The Treasury described the proposals as “a useful contribution to the discussions on how companies can best be supported in this difficult time.”

Debate on government intervention.

However, on Tuesday, the chancellor said the bar for government intervention was “very high” and should be “exceptionally rare and only in situations where companies have some strategic value, clearly have a viable long-term future and where creditors and shareholders have a shared burden and are not just looking for a free trip for the taxpayer. “

The financial services industry responds that this would not amount to direct ownership participation and that the government has already clearly recognized that a labor apocalypse is on the horizon.

Without a means to turn a short-term debt emergency into a longer-term repayment plan, it will arrive in March of next year.
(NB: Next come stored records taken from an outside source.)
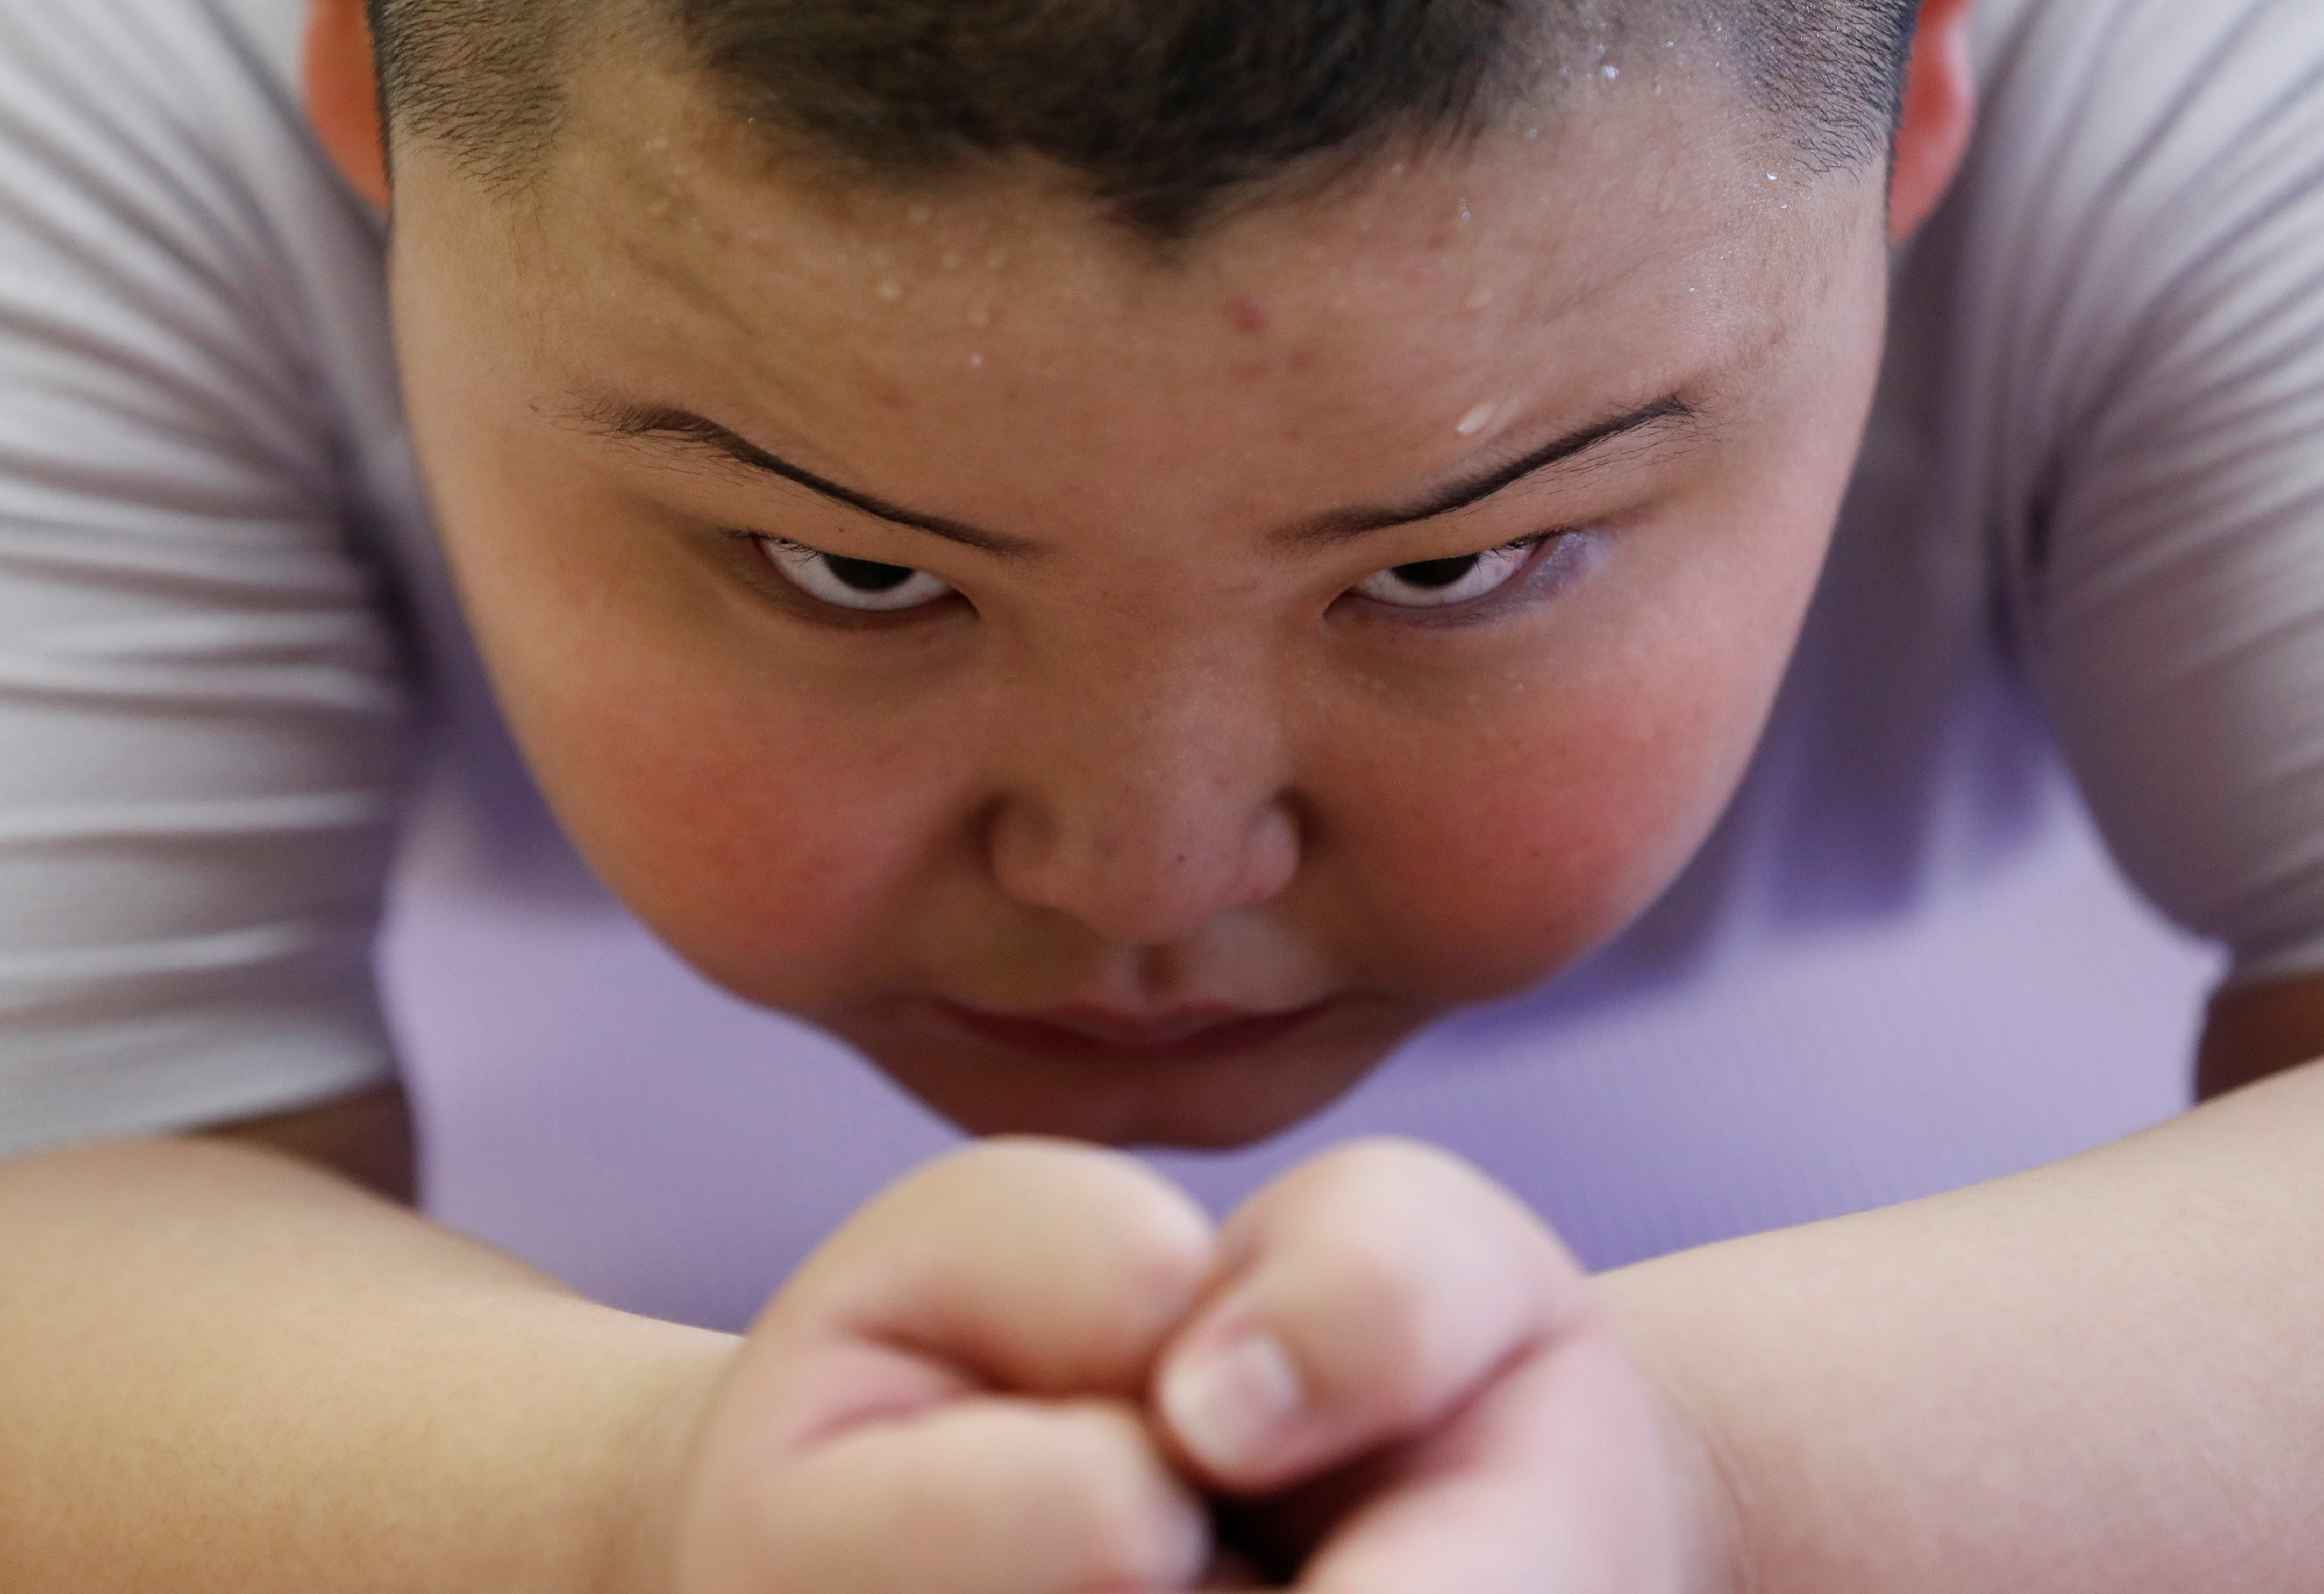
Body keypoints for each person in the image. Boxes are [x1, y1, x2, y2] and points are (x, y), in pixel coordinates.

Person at [1, 0, 2320, 1585]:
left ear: (1924, 92)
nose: (1143, 868)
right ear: (367, 100)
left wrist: (1705, 1485)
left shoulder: (2221, 78)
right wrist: (637, 1515)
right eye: (848, 565)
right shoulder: (84, 96)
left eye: (1456, 558)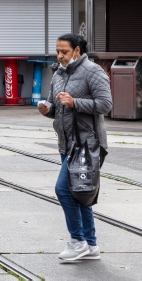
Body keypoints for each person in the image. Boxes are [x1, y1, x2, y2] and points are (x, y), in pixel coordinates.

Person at [38, 33, 112, 262]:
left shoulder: (93, 71)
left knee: (64, 190)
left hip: (87, 144)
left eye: (64, 52)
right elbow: (56, 105)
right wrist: (47, 109)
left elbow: (106, 105)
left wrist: (75, 102)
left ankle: (77, 240)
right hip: (67, 142)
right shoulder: (58, 73)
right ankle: (90, 245)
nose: (59, 56)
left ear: (77, 51)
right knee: (80, 193)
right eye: (57, 51)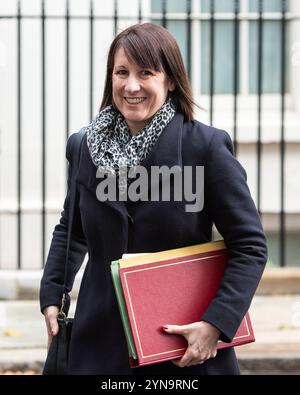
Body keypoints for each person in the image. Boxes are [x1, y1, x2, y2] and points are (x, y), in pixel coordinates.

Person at [40, 22, 268, 375]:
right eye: (121, 72)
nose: (131, 86)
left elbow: (250, 245)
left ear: (170, 80)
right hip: (99, 344)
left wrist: (215, 324)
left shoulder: (204, 147)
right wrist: (53, 294)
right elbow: (72, 229)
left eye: (145, 72)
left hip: (183, 345)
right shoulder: (83, 147)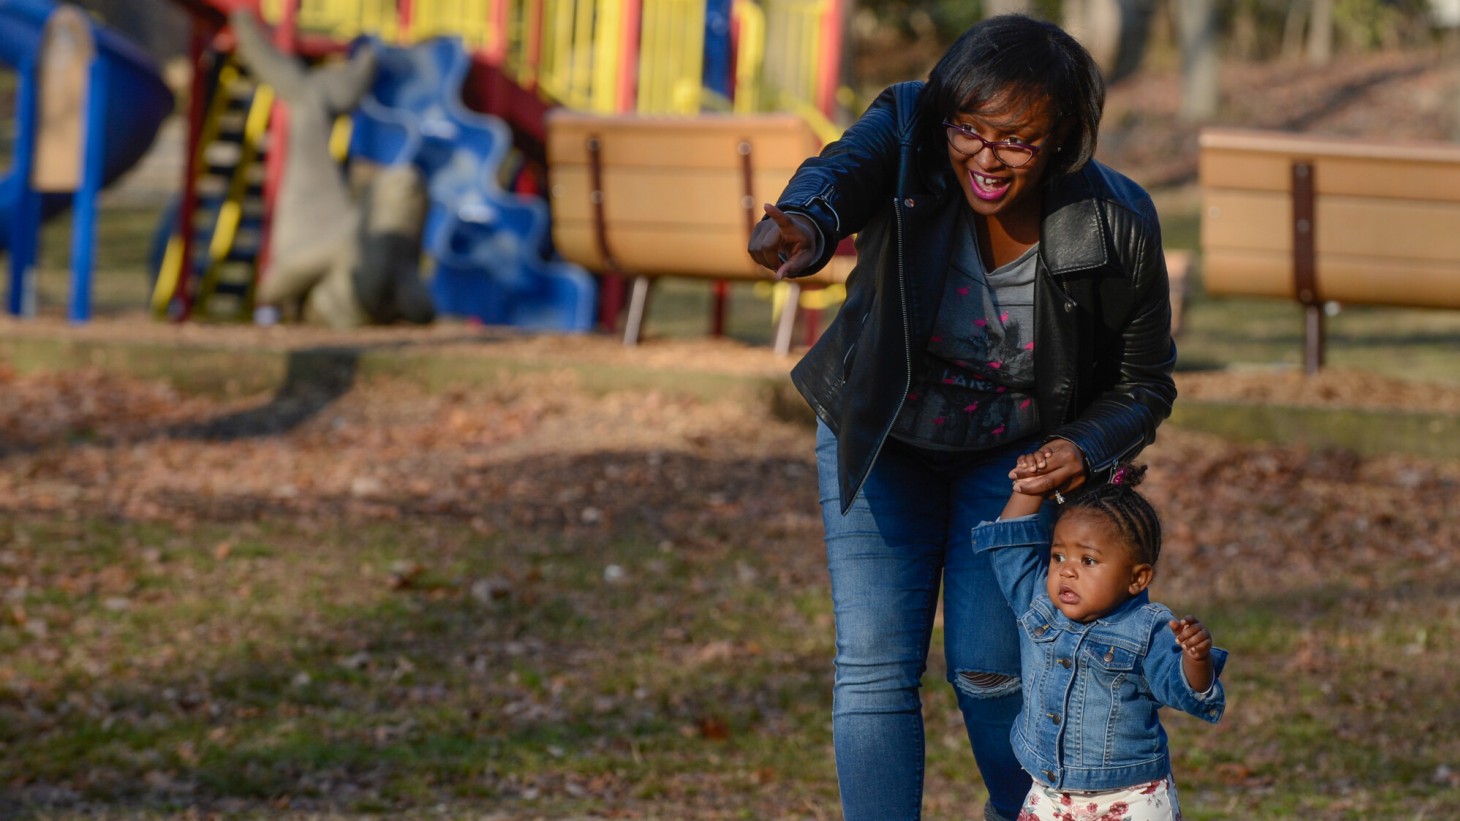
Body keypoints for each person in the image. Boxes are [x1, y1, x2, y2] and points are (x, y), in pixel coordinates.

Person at [746, 13, 1178, 821]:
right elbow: (840, 174)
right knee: (873, 665)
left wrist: (1080, 445)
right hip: (880, 438)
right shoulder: (912, 126)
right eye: (970, 129)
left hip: (1008, 464)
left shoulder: (1117, 223)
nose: (985, 156)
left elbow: (1145, 382)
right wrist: (805, 222)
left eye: (1016, 139)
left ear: (1061, 140)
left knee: (992, 668)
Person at [977, 460, 1226, 820]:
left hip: (1130, 797)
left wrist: (1196, 659)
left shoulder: (1148, 629)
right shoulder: (1039, 603)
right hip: (1049, 794)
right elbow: (1009, 548)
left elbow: (1183, 689)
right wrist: (1027, 489)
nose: (1068, 569)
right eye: (1058, 555)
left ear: (1137, 579)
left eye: (1088, 560)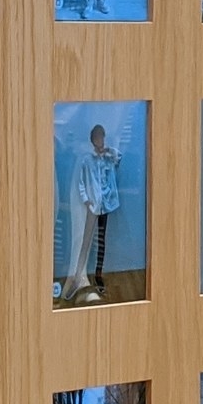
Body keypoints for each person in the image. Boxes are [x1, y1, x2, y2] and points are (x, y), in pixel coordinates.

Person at [69, 122, 121, 305]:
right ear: (93, 140)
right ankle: (79, 276)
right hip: (93, 206)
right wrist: (86, 200)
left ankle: (98, 277)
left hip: (106, 204)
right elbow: (81, 182)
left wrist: (108, 150)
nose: (101, 141)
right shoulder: (86, 159)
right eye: (98, 138)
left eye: (102, 137)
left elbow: (118, 157)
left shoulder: (107, 157)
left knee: (102, 241)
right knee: (86, 240)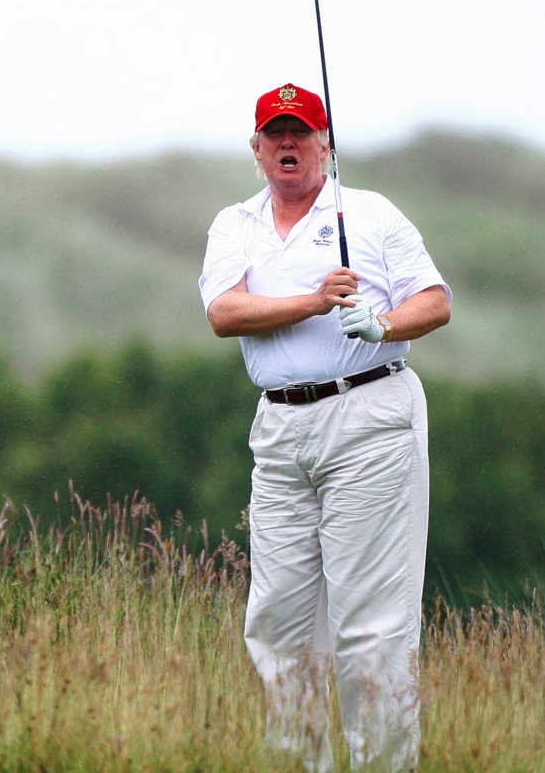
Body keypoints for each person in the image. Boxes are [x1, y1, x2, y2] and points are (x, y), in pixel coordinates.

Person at [198, 83, 452, 773]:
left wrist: (382, 323)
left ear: (325, 145)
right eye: (275, 134)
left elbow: (434, 302)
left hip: (368, 413)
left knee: (369, 624)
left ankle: (382, 766)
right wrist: (315, 301)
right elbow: (225, 312)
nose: (289, 144)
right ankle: (298, 763)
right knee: (278, 621)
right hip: (279, 427)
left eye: (302, 133)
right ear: (256, 149)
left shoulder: (369, 214)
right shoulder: (236, 225)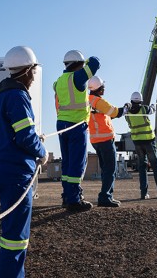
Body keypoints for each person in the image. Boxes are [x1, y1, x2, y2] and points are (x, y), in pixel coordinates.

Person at [0, 46, 47, 278]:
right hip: (16, 173)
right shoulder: (18, 96)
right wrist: (42, 151)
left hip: (2, 169)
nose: (34, 76)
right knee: (15, 238)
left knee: (10, 233)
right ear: (27, 71)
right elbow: (25, 136)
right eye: (34, 71)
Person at [54, 50, 99, 211]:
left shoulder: (59, 81)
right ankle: (73, 200)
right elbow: (95, 62)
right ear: (78, 64)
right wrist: (86, 60)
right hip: (76, 125)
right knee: (77, 163)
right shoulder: (78, 78)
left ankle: (66, 196)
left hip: (61, 124)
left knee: (67, 162)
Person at [87, 76, 125, 207]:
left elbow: (102, 117)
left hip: (95, 140)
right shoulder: (98, 101)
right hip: (105, 140)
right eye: (103, 86)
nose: (104, 88)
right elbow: (115, 112)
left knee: (106, 169)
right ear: (99, 88)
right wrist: (126, 108)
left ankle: (106, 195)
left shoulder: (87, 100)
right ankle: (105, 197)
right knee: (110, 169)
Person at [125, 91, 157, 200]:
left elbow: (124, 113)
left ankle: (143, 194)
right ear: (141, 100)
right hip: (148, 141)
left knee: (142, 168)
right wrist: (153, 105)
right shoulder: (144, 109)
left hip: (137, 143)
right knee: (155, 166)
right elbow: (152, 109)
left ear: (131, 100)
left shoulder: (127, 113)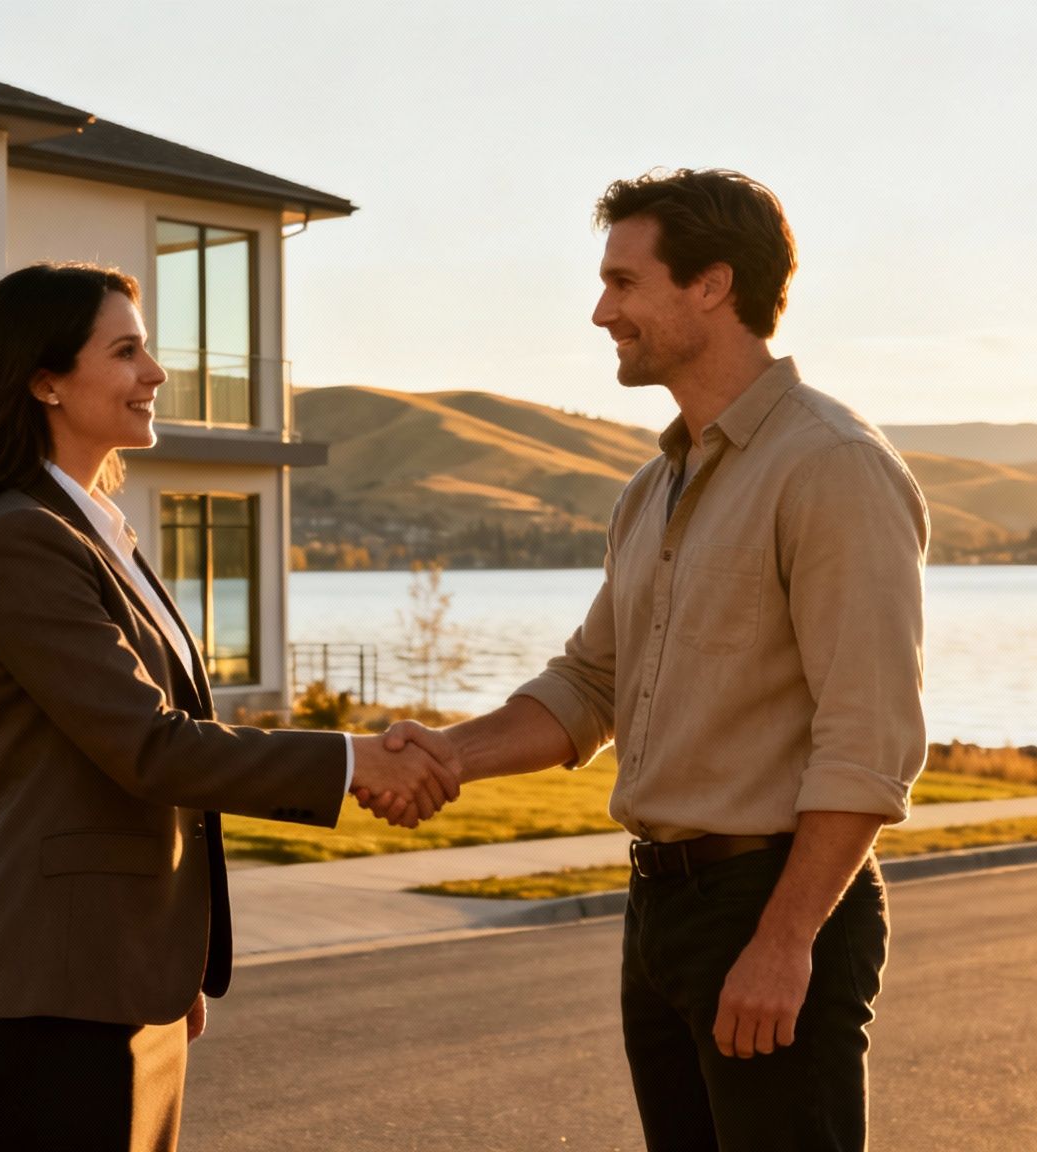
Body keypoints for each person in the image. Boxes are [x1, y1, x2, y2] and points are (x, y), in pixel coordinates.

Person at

These proposals are unlikely to be the final answer. They could be subject to abuse, like any large and quick intervention. For example, there should surely be some conditions so that companies cannot pay their own shareholders large dividends after having parked their debts for the time being.

Many will also scoff at the banks’ nerve to try to offload the balance sheet problem to taxpayers after what happened a decade ago. But to be clear, the government has already guaranteed most of these debts. It is already a taxpayer’s problem.

Sooner or later, the government will have to pay a massive bill for this crisis. Banks argue that the later the bill arrives, the less it will be for the taxpayer and the less damage to the UK social fabric.